I think we can all agree this hasn't been an especially stellar season for Ron Artest. His minutes are down. His role in the Laker offense is smaller. His shooting efficiency is down. His rebounds are down. And as Paul Pierce and LeBron James have demonstrated at various points this season, Ron's struggling to keep up with the high-octane small forward scorers he was signed to stop. How could it possibly get worse?
Oh, how about a trade demand from one of the Lakers' least tradeable players?
You probably know by now that ESPN's Marc Stein is reporting, based on a "source close to the situation," that Artest wants out. Stein writes that he's assured Ron wants "to be dealt somewhere he ‘can have fun again'" and that his source isn't Ron's goofy brother Daniel.
Late this morning, however, Ron's agent David Bauman directly refuted Stein's report to Mark Medina of the LA Times.
"Ron is not looking for a trade," Bauman said. "The frustration is there among everyone on the team. But Ron is a Laker, and he just wants to win. Ron is frustrated with the losing, as everybody is."

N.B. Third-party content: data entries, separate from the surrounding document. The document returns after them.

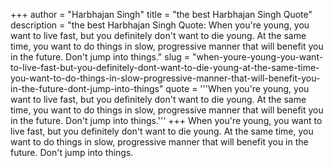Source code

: +++
author = "Harbhajan Singh"
title = "the best Harbhajan Singh Quote"
description = "the best Harbhajan Singh Quote: When you're young, you want to live fast, but you definitely don't want to die young. At the same time, you want to do things in slow, progressive manner that will benefit you in the future. Don't jump into things."
slug = "when-youre-young-you-want-to-live-fast-but-you-definitely-dont-want-to-die-young-at-the-same-time-you-want-to-do-things-in-slow-progressive-manner-that-will-benefit-you-in-the-future-dont-jump-into-things"
quote = '''When you're young, you want to live fast, but you definitely don't want to die young. At the same time, you want to do things in slow, progressive manner that will benefit you in the future. Don't jump into things.'''
+++
When you're young, you want to live fast, but you definitely don't want to die young. At the same time, you want to do things in slow, progressive manner that will benefit you in the future. Don't jump into things.
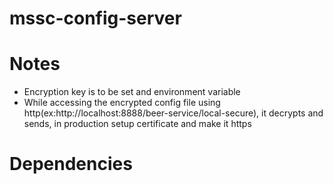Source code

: # mssc-config-server

# Notes

* Encryption key is to be set and environment variable
* While accessing the encrypted config file using http(ex:http://localhost:8888/beer-service/local-secure), it decrypts and sends, in production setup certificate and make it https


# Dependencies

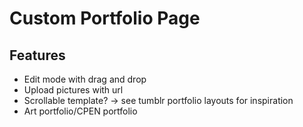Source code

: # Custom Portfolio Page

## Features

- Edit mode with drag and drop
- Upload pictures with url
- Scrollable template? -> see tumblr portfolio layouts for inspiration
- Art portfolio/CPEN portfolio

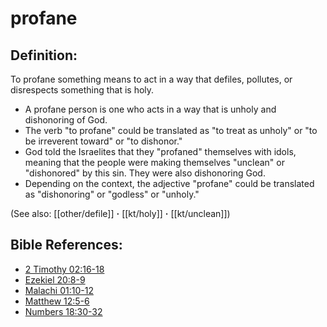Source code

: # profane #

## Definition: ##

To profane something means to act in a way that defiles, pollutes, or disrespects something that is holy.

* A profane person is one who acts in a way that is unholy and dishonoring of God.
* The verb "to profane" could be translated as "to treat as unholy" or "to be irreverent toward" or "to dishonor."
* God told the Israelites that they "profaned" themselves with idols, meaning that the people were making themselves "unclean" or "dishonored" by this sin. They were also dishonoring God.
* Depending on the context, the adjective "profane" could be translated as "dishonoring" or "godless" or "unholy."
 
(See also: [[other/defile]] **·** [[kt/holy]] **·** [[kt/unclean]])

## Bible References: ##

* [2 Timothy 02:16-18](en/tn/2ti/help/02/16)
* [Ezekiel 20:8-9](en/tn/ezk/help/20/08)
* [Malachi 01:10-12](en/tn/mal/help/01/10)
* [Matthew 12:5-6](en/tn/mat/help/12/05)
* [Numbers 18:30-32](en/tn/num/help/18/30)
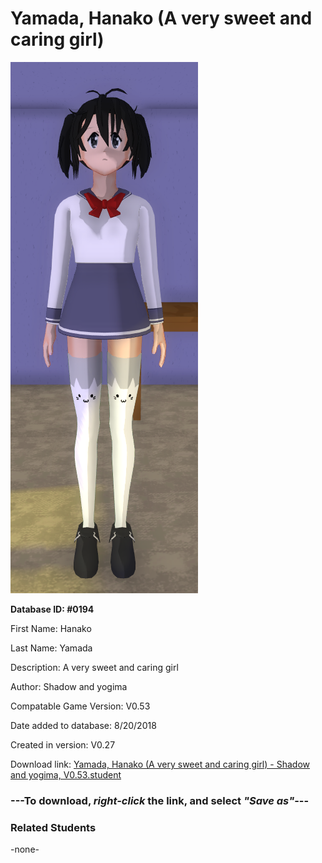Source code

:# Yamada, Hanako (A very sweet and caring girl)

<img src="../../Files/Images/Yamada, Hanako (A very sweet and caring girl).png" title="Yamada, Hanako (A very sweet and caring girl) - Shadow and yogima, V0.53">

**Database ID: #0194**

First Name: Hanako

Last Name: Yamada

Description: A very sweet and caring girl

Author: Shadow and yogima

Compatable Game Version: V0.53

Date added to database: 8/20/2018

Created in version: V0.27

Download link: <a href="https://raw.githubusercontent.com/Arbiter1223/Daigaku-Gurashi-Custom-Students/master/Files/Student%20Files/Yamada%2C%20Hanako%20(A%20very%20sweet%20and%20caring%20girl)%20-%20Shadow%20and%20yogima%2C%20V0.53.student">Yamada, Hanako (A very sweet and caring girl) - Shadow and yogima, V0.53.student</a>

### ---**To download, _right-click_ the link, and select _"Save as"_**---

### Related Students

-none-
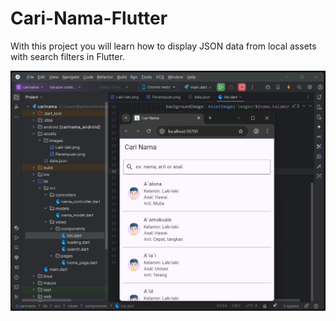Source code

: # Cari-Nama-Flutter

With this project you will learn how to display JSON data from local assets with search filters in Flutter.

<img src="https://github.com/bachors/Cari-Nama-Flutter/blob/main/demo.png"/>
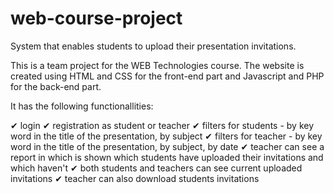 # web-course-project

System that enables students to upload their presentation invitations.

This is a team project for the WEB Technologies course. The website is created using HTML and CSS for the front-end part and Javascript 
and PHP for the back-end part. 

It has the following functionallities:

✔ login 
✔ registration as student or teacher
✔ filters for students - by key word in the title of the presentation, by subject
✔ filters for teacher - by key word in the title of the presentation, by subject, by date
✔ teacher can see a report in which is shown which students have uploaded their invitations and which haven't
✔ both students and teachers can see current uploaded invitations
✔ teacher can also download students invitations
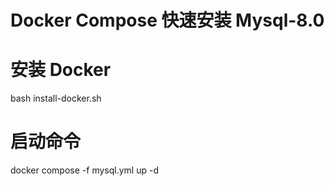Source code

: # Docker Compose 快速安装 Mysql-8.0

# 安装 Docker
bash install-docker.sh

# 启动命令
docker compose -f mysql.yml up -d
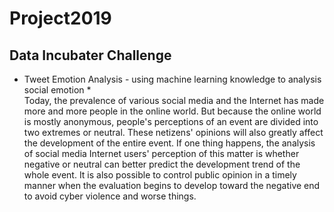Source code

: # Project2019
## Data Incubater Challenge
* Tweet Emotion Analysis - using machine learning knowledge to analysis social emotion *  
Today, the prevalence of various social media and the Internet has made more and more people in the online world. But because the online world is mostly anonymous, people's perceptions of an event are divided into two extremes or neutral. These netizens' opinions will also greatly affect the development of the entire event. If one thing happens, the analysis of social media Internet users' perception of this matter is whether negative or neutral can better predict the development trend of the whole event. It is also possible to control public opinion in a timely manner when the evaluation begins to develop toward the negative end to avoid cyber violence and worse things.
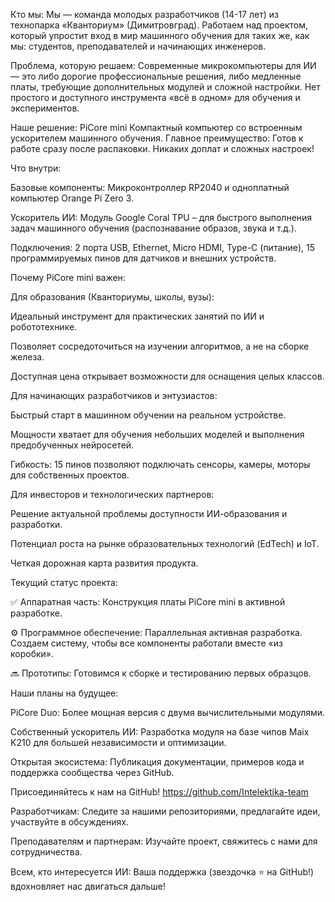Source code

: Кто мы:
Мы — команда молодых разработчиков (14-17 лет) из технопарка «Кванториум» (Димитровград). Работаем над проектом, который упростит вход в мир машинного обучения для таких же, как мы: студентов, преподавателей и начинающих инженеров.

Проблема, которую решаем:
Современные микрокомпьютеры для ИИ — это либо дорогие профессиональные решения, либо медленные платы, требующие дополнительных модулей и сложной настройки. Нет простого и доступного инструмента «всё в одном» для обучения и экспериментов.

Наше решение: PiCore mini
Компактный компьютер со встроенным ускорителем машинного обучения.
Главное преимущество: Готов к работе сразу после распаковки. Никаких доплат и сложных настроек!

Что внутри:

Базовые компоненты: Микроконтроллер RP2040 и одноплатный компьютер Orange Pi Zero 3.

Ускоритель ИИ: Модуль Google Coral TPU – для быстрого выполнения задач машинного обучения (распознавание образов, звука и т.д.).

Подключения: 2 порта USB, Ethernet, Micro HDMI, Type-C (питание), 15 программируемых пинов для датчиков и внешних устройств.

Почему PiCore mini важен:

Для образования (Кванториумы, школы, вузы):

Идеальный инструмент для практических занятий по ИИ и робототехнике.

Позволяет сосредоточиться на изучении алгоритмов, а не на сборке железа.

Доступная цена открывает возможности для оснащения целых классов.

Для начинающих разработчиков и энтузиастов:

Быстрый старт в машинном обучении на реальном устройстве.

Мощности хватает для обучения небольших моделей и выполнения предобученных нейросетей.

Гибкость: 15 пинов позволяют подключать сенсоры, камеры, моторы для собственных проектов.

Для инвесторов и технологических партнеров:

Решение актуальной проблемы доступности ИИ-образования и разработки.

Потенциал роста на рынке образовательных технологий (EdTech) и IoT.

Четкая дорожная карта развития продукта.

Текущий статус проекта:

✅ Аппаратная часть: Конструкция платы PiCore mini в активной разработке.

⚙️ Программное обеспечение: Параллельная активная разработка. Создаем систему, чтобы все компоненты работали вместе «из коробки».

🔜 Прототипы: Готовимся к сборке и тестированию первых образцов.

Наши планы на будущее:

PiCore Duo: Более мощная версия с двумя вычислительными модулями.

Собственный ускоритель ИИ: Разработка модуля на базе чипов Maix K210 для большей независимости и оптимизации.

Открытая экосистема: Публикация документации, примеров кода и поддержка сообщества через GitHub.

Присоединяйтесь к нам на GitHub!
https://github.com/Intelektika-team

Разработчикам: Следите за нашими репозиториями, предлагайте идеи, участвуйте в обсуждениях.

Преподавателям и партнерам: Изучайте проект, свяжитесь с нами для сотрудничества.

Всем, кто интересуется ИИ: Ваша поддержка (звездочка ⭐ на GitHub!) вдохновляет нас двигаться дальше!

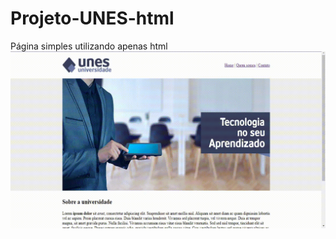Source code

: # Projeto-UNES-html
 Página simples utilizando apenas html
![projetoUnes](https://github.com/Henriquebgf/Projeto1-UNES-html/blob/main/Projeto-Unes.gif)

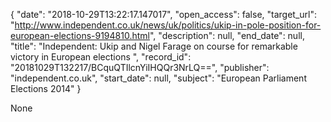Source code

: {
  "date": "2018-10-29T13:22:17.147017", 
  "open_access": false, 
  "target_url": "http://www.independent.co.uk/news/uk/politics/ukip-in-pole-position-for-european-elections-9194810.html", 
  "description": null, 
  "end_date": null, 
  "title": "Independent:  Ukip and Nigel Farage on course for remarkable victory in European elections ", 
  "record_id": "20181029T132217/BCquQTIlcnYiIHQQr3NrLQ==", 
  "publisher": "independent.co.uk", 
  "start_date": null, 
  "subject": "European Parliament Elections 2014"
}

None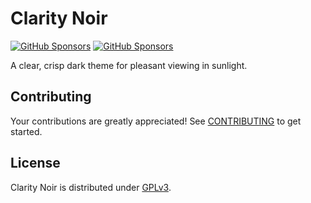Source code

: # Clarity Noir

[![GitHub Sponsors][marketplace-badge]][marketplace]
[![GitHub Sponsors][sponsor-badge]][sponsor]

A clear, crisp dark theme for pleasant viewing in sunlight.

## Contributing

Your contributions are greatly appreciated! See [CONTRIBUTING](CONTRIBUTING.md) to get started.

## License

Clarity Noir is distributed under [GPLv3](LICENSE.md).

[marketplace]: https://marketplace.visualstudio.com/items?itemName=icorbrey.clarity-noir "Download Clarity Noir from the Visual Studio Marketplace"
[marketplace-badge]: https://img.shields.io/visual-studio-marketplace/d/icorbrey.clarity-noir?style=for-the-badge&labelColor=373737&color=2acd41
[sponsor]: https://github.com/sponsors/icorbrey "Sponsor Isaac Corbrey on GitHub"
[sponsor-badge]: https://img.shields.io/github/sponsors/icorbrey?style=for-the-badge&labelColor=373737&color=027aff
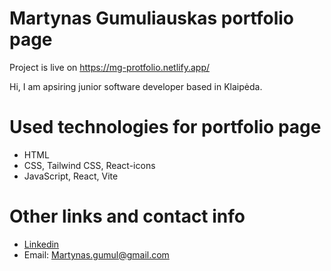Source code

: # Martynas Gumuliauskas portfolio page

Project is live on https://mg-protfolio.netlify.app/

Hi, I am apsiring junior software developer based in Klaipėda.

# Used technologies for portfolio page

- HTML
- CSS, Tailwind CSS, React-icons
- JavaScript, React, Vite

# Other links and contact info

- <a href="https://www.linkedin.com/in/martynasgum/">Linkedin</a>
- Email: Martynas.gumul@gmail.com
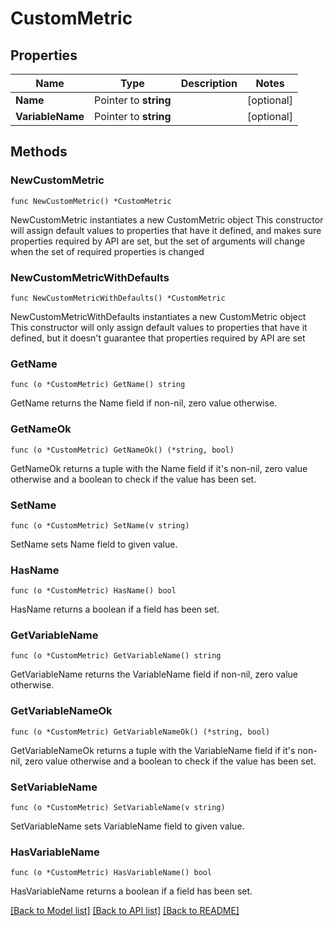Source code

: # CustomMetric

## Properties

Name | Type | Description | Notes
------------ | ------------- | ------------- | -------------
**Name** | Pointer to **string** |  | [optional] 
**VariableName** | Pointer to **string** |  | [optional] 

## Methods

### NewCustomMetric

`func NewCustomMetric() *CustomMetric`

NewCustomMetric instantiates a new CustomMetric object
This constructor will assign default values to properties that have it defined,
and makes sure properties required by API are set, but the set of arguments
will change when the set of required properties is changed

### NewCustomMetricWithDefaults

`func NewCustomMetricWithDefaults() *CustomMetric`

NewCustomMetricWithDefaults instantiates a new CustomMetric object
This constructor will only assign default values to properties that have it defined,
but it doesn't guarantee that properties required by API are set

### GetName

`func (o *CustomMetric) GetName() string`

GetName returns the Name field if non-nil, zero value otherwise.

### GetNameOk

`func (o *CustomMetric) GetNameOk() (*string, bool)`

GetNameOk returns a tuple with the Name field if it's non-nil, zero value otherwise
and a boolean to check if the value has been set.

### SetName

`func (o *CustomMetric) SetName(v string)`

SetName sets Name field to given value.

### HasName

`func (o *CustomMetric) HasName() bool`

HasName returns a boolean if a field has been set.

### GetVariableName

`func (o *CustomMetric) GetVariableName() string`

GetVariableName returns the VariableName field if non-nil, zero value otherwise.

### GetVariableNameOk

`func (o *CustomMetric) GetVariableNameOk() (*string, bool)`

GetVariableNameOk returns a tuple with the VariableName field if it's non-nil, zero value otherwise
and a boolean to check if the value has been set.

### SetVariableName

`func (o *CustomMetric) SetVariableName(v string)`

SetVariableName sets VariableName field to given value.

### HasVariableName

`func (o *CustomMetric) HasVariableName() bool`

HasVariableName returns a boolean if a field has been set.


[[Back to Model list]](../README.md#documentation-for-models) [[Back to API list]](../README.md#documentation-for-api-endpoints) [[Back to README]](../README.md)


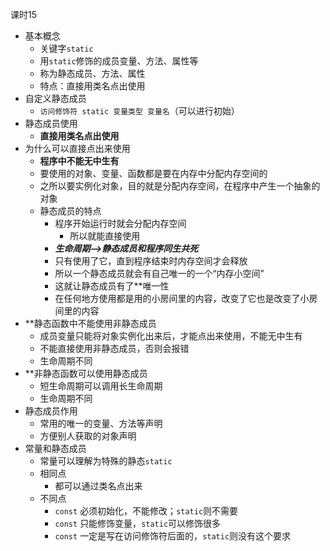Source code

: 
课时15

- 基本概念
	- 关键字`static`
	- 用`static`修饰的成员变量、方法、属性等
	- 称为静态成员、方法、属性
	- 特点：直接用类名点出使用
- 自定义静态成员
	- `访问修饰符 static 变量类型 变量名`（可以进行初始）
- 静态成员使用
	- **直接用类名点出使用**
- 为什么可以直接点出来使用
	- **程序中不能无中生有**
	- 要使用的对象、变量、函数都是要在内存中分配内存空间的
	- 之所以要实例化对象，目的就是分配内存空间，在程序中产生一个抽象的对象
	- 静态成员的特点
		- 程序开始运行时就会分配内存空间
			- 所以就能直接使用
		- ***生命周期——>静态成员和程序同生共死***
		- 只有使用了它，直到程序结束时内存空间才会释放
		- 所以一个静态成员就会有自己唯一的一个“内存小空间”
		- 这就让静态成员有了**唯一性
		- 在任何地方使用都是用的小房间里的内容，改变了它也是改变了小房间里的内容
- **静态函数中不能使用非静态成员
	- 成员变量只能将对象实例化出来后，才能点出来使用，不能无中生有
	- 不能直接使用非静态成员，否则会报错
	- 生命周期不同
- **非静态函数可以使用静态成员
	- 短生命周期可以调用长生命周期
	- 生命周期不同
- 静态成员作用
	- 常用的唯一的变量、方法等声明
	- 方便别人获取的对象声明
- 常量和静态成员
	- 常量可以理解为特殊的静态`static`
	- 相同点
		- 都可以通过类名点出来
	- 不同点
		- `const` 必须初始化，不能修改；`static`则不需要
		- `const` 只能修饰变量，`static`可以修饰很多
		- `const` 一定是写在访问修饰符后面的，`static`则没有这个要求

OK, so what to make of all this?
I'm not going to bother guessing how full of shit Stein's report is. I will say that Stein has a good reputation and gives the impression of being unusually careful about sourcing his reports. I'm confident he wouldn't run a story like this if there weren't at least something to it. His piece indicates that he actually spoke to Bauman, who declined comment, so it's not like the agent didn't have an opportunity to go on record with Stein. And although I don't know Bauman or anything about him, this wouldn't be the first time an agent has supplied cover for an athlete who's making demands behind the scene.
On the other hand, Artest's such a wacked-out dude that he could demand a trade one day and completely forget he'd done so the next. I could easily envision a scenario where Ron was just blowing off steam to a member of his inner circle, who passed the complaints on to Stein, and ta-dow, there's your ESPN report. Stein himself writes, "This is where I'm obligated to remind you that no one in the NBA can change his mind faster than the famously fickle Ron-Ron." Is that a cover-your-ass statement? Yep. But that doesn't mean it's not also true.
So unless one of you can hack into Bauman's and Kupchak's Blackberries, which I'm not encouraging though I'd find it impressive, we're left only to guess at what kind of poopstorm is raging in the Laker front offices. Let's turn instead to what Stein reports are Ron's two main beefs:
1. He's weary of being scapegoated for the team's struggles and feels that he's destined to always absorb the bulk of the blame no matter what happens because Jackson and Bryant are so dependent on the more glamorous contributions of Pau Gasol and Lamar Odom and will never publicly go after regal Laker lifer Derek Fisher.
2. As we heard at various points during his stops in Indiana, Sacramento and Houston, Artest is eventually going to squawk if he's being marginalized in the offense, which inevitably disengages him from his defensive responsibilities.
Let's just stipulate that these came directly from Ron's mouth in order to address them on their merits.
First of all, does Ron really think he's being scapegoated more than Pau and Kobe? Where has he been the last two months? All we - and by "we," I mean all of us who cover the Lakers and all of you who engage with us on our coverage - have been talking about lately is how Pau and Kobe have been playing and how the two stars can best drag the team out of its slump. If Ron's wondering why Lamar's not taking any heat, it's because Lamar's been kicking ass on the court. But Ron's not taking any more blame than Pau and Kobe, and in fact substantially less.
As for cranking up his role in the offense, forget about it. You can't carry a 49% True Shooting mark and demand more shots. And the team offense has been the one thing that's worked pretty much all year for the Lakers, so it doesn't make sense to start tinkering with it, and certainly not by mandating, say, more pick-and-rolls involving Ron Artest.
N e ways, it's not like there's a line of ravenous NBA general managers outside Kupchak's door just waiting to acquire Ron's contract. Who wants a declining, 31-year-old occasional malcontent due to make $21 million and change over the next three seasons? And by the way, who the hell makes over $6 million a year and bitches that they're not having enough "fun"? I've got news for you, Mr. Source Close to the Situation: if the job were easy and fun, the Lakers wouldn't be paying Ron $6 million to do it.
UPDATE (3:00 p.m.) - Artest himself has now denied that he wants to be traded. "No, definitely not," he's told Mike Bresnahan of the Times. "I feel good every day. We've got a chance to win multiple championships here... trying to work towards another banner."